* _TEXTE FOURNI_:
^^^^^^^^^^^^^^^^

Aux termes de l'art. 80e ch. 1 let. b EIMP, peuvent faire l'objet d'un
recours de droit administratif les décisions incidentes antérieures à la
décision de clôture, en cas de préjudice immédiat et irréparable découlant de
la saisie d'objets ou de valeurs. Il incombe au recourant d'indiquer, dans
l'acte de recours, en quoi consiste le dommage et de démontrer que celui-ci
ne serait pas réparé par un prononcé annulant, le cas échéant, la décision de
clôture à rendre ultérieurement. Quant au préjudice à prendre en
considération, il peut s'agir de l'impossibilité de satisfaire à des
obligations contractuelles échues (paiement de salaires, intérêts, impôts,
prétentions exigibles, etc.), du fait d'être exposé à des actes de poursuite
ou de faillite, ou la révocation d'une autorisation administrative, ou de
l'impossibilité de conclure des affaires sur le point d'aboutir. La seule
nécessité de faire face à des dépenses courantes ne suffit pas, en règle
générale, à rendre vraisemblable un préjudice immédiat et irréparable au sens
de l'art. 80e let. b ch. 1 EIMP (ATF 128 II 353 consid. 3 p. 354).
La recourante est une société de droit suisse. Fondée le 24 janvier 1992,
elle a pour but social l'achat, la vente, le commerce, l'entreposage et le
commerce de matériaux de toutes sortes. Le capital-actions de 100'000 fr. est
détenu par F.________. Celle-ci est contrôlée par le groupe Menatep, pour une
moitié, et par le ressortissant russe V.________, pour l'autre moitié. La
recourante écoule de l'apatite sur le marché, pour le compte de diverses
sociétés productrices russes. Elle l'a fait pour le compte de A.________,
jusqu'en 2000. Le chiffre d'affaires annuel est de l'ordre de 335'000'000
USD. Un dividende de 16'500'000 USD a été distribué en 2002.
Au titre du dommage irréparable, la recourante fait valoir que la saisie de
son compte l'empêche d'honorer des factures échues, pour un montant total de
12'964'340,97 USD, 78'937,77 euros, 7500 GBP et 117'237,70 CHF, de payer le
fret des marchandises qui lui sont livrées, de faire face à ses dépenses de
fonctionnement (salaires et loyers) et d'exercer son activité économique.
Dans sa réplique du 12 mai 2004, la recourante indique disposer d'un montant
de 1'108'178 USD sur un compte ouvert auprès de la banque C.________. Elle
estime toutefois que ce montant ne lui permettrait pas de faire face à ses
engagements. Elle se réfère à ce propos aux montants visés dans sa demande de
mesures provisionnelles, augmentés, au 27 avril 2004, d'un montant de
2'960'538,90 USD, 12'590 euros, 7500 GBP et 31'439 CHF, soit, au total,
20'892'654,47 (recte: 22'000'832,47) USD, 126'560,92 (recte: 126'560,88)

^^^^^^^^^^^^^^^^

* _LIGNES FOURNIES_:
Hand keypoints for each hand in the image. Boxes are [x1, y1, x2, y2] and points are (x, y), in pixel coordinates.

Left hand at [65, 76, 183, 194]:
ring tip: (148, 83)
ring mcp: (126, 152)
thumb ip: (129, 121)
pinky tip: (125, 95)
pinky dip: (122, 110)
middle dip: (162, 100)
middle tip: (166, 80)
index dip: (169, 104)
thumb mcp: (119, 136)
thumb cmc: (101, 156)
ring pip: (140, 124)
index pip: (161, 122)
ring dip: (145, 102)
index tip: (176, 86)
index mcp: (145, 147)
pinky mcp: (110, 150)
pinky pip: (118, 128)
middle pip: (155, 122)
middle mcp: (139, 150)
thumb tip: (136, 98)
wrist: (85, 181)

^^^^^^^^^^^^^^^^

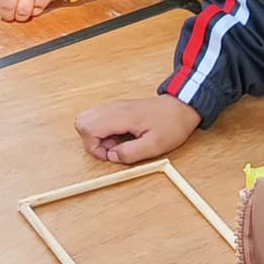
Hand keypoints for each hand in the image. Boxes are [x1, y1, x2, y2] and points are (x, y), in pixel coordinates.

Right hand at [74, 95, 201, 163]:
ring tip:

^^^^^^^^^^^^^^^^

* _CE QUE VOUS FEREZ_:
[1] Répondez à ces questions sur le texte fourni :
(a) À qui incombe-t-il d'indiquer, dans l'acte de recours, en quoi consiste le dommage ?
(b) À quelle date la recourante a-t-elle été fondée ?
(c) Quel dividende a été distribué en 2002 ?
[2] Poursuivez le texte sur le recours contre la saisie du compte de la société à partir de sa fin.
Ces lignes ont une autre origine que le texte fourni.

* _RÉPONSES PAR TÂCHE_:
[1]
(a) Au recourant.
(b) Le 24 janvier 1992.
(c) Un dividende de 16'500'000 USD.

[2]
euros, 7500 GBP et 146'817,86 CHF. Pour le surplus, la recourante a indiqué,
par la même occasion, qu'elle ne disposait pas "d'éventuels produits". Cette
affirmation est cependant contredite par la recourante elle-même qui a, le 16
avril 2004, indiqué au Ministère public devoir encaisser un montant de
40'171'303,95 USD, dont une part de 16'300'000 USD environ correspondrait à
des factures non échues. Dans sa réplique du 12 mai 2004, la recourante
n'évoque aucun élément propre à corriger ces éléments qu'elle a elle-même
fournis. Elle prétend en outre que la saisie du compte n°aaa l'empêcherait
d'encaisser ces produits et de poursuivre son activité. Cette affirmation
n'est pas étayée et on ne discerne pas les motifs qui s'opposeraient à ce que
les montants en question soient mis, d'une manière ou d'une autre, à la
disposition de la recourante.
Il faut en conclure que celle-ci dispose de créances exigibles qui compensent
largement le préjudice résultant du séquestre litigieux.

2.
Faute de dommage irréparable au sens de la jurisprudence qui vient d'être
rappelée, le recours est irrecevable au regard de l'art. 80e ch. 1 let. b
EIMP. Les frais en sont mis à la charge de la recourante (art. 156 OJ).

Par ces motifs, le Tribunal fédéral prononce:

1.
Le recours est irrecevable.

2.
Un émolument judiciaire de 4000 fr. est mis à la charge de la recourante.

3.
Le présent arrêt est communiqué en copie au mandataire de la recourante et au
Ministère public de la Confédération ainsi qu'à l'Office fédéral de la
justice (B 144 708).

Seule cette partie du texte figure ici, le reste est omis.